(GIVEN RECORDS begins)
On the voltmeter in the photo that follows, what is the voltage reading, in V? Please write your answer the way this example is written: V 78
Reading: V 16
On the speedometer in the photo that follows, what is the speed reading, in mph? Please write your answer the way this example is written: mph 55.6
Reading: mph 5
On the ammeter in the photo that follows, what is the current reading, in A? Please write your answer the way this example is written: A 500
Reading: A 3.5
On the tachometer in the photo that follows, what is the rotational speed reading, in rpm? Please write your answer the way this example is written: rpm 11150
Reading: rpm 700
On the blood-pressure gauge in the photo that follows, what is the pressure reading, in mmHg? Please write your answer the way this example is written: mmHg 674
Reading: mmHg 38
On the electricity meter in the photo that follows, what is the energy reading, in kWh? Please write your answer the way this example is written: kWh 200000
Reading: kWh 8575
(GIVEN RECORDS ends)
• **EXERCISE**
Render each line of the records above as a Markdown table with the columns Row and Entry, numbering the rows and leaving out any blank lines.

• **WRITTEN SOLUTION**
| Row | Entry |
|---|---|
| 1 | On the voltmeter in the photo that follows, what is the voltage reading, in V? Please write your answer the way this example is written: V 78 |
| 2 | Reading: V 16 |
| 3 | On the speedometer in the photo that follows, what is the speed reading, in mph? Please write your answer the way this example is written: mph 55.6 |
| 4 | Reading: mph 5 |
| 5 | On the ammeter in the photo that follows, what is the current reading, in A? Please write your answer the way this example is written: A 500 |
| 6 | Reading: A 3.5 |
| 7 | On the tachometer in the photo that follows, what is the rotational speed reading, in rpm? Please write your answer the way this example is written: rpm 11150 |
| 8 | Reading: rpm 700 |
| 9 | On the blood-pressure gauge in the photo that follows, what is the pressure reading, in mmHg? Please write your answer the way this example is written: mmHg 674 |
| 10 | Reading: mmHg 38 |
| 11 | On the electricity meter in the photo that follows, what is the energy reading, in kWh? Please write your answer the way this example is written: kWh 200000 |
| 12 | Reading: kWh 8575 |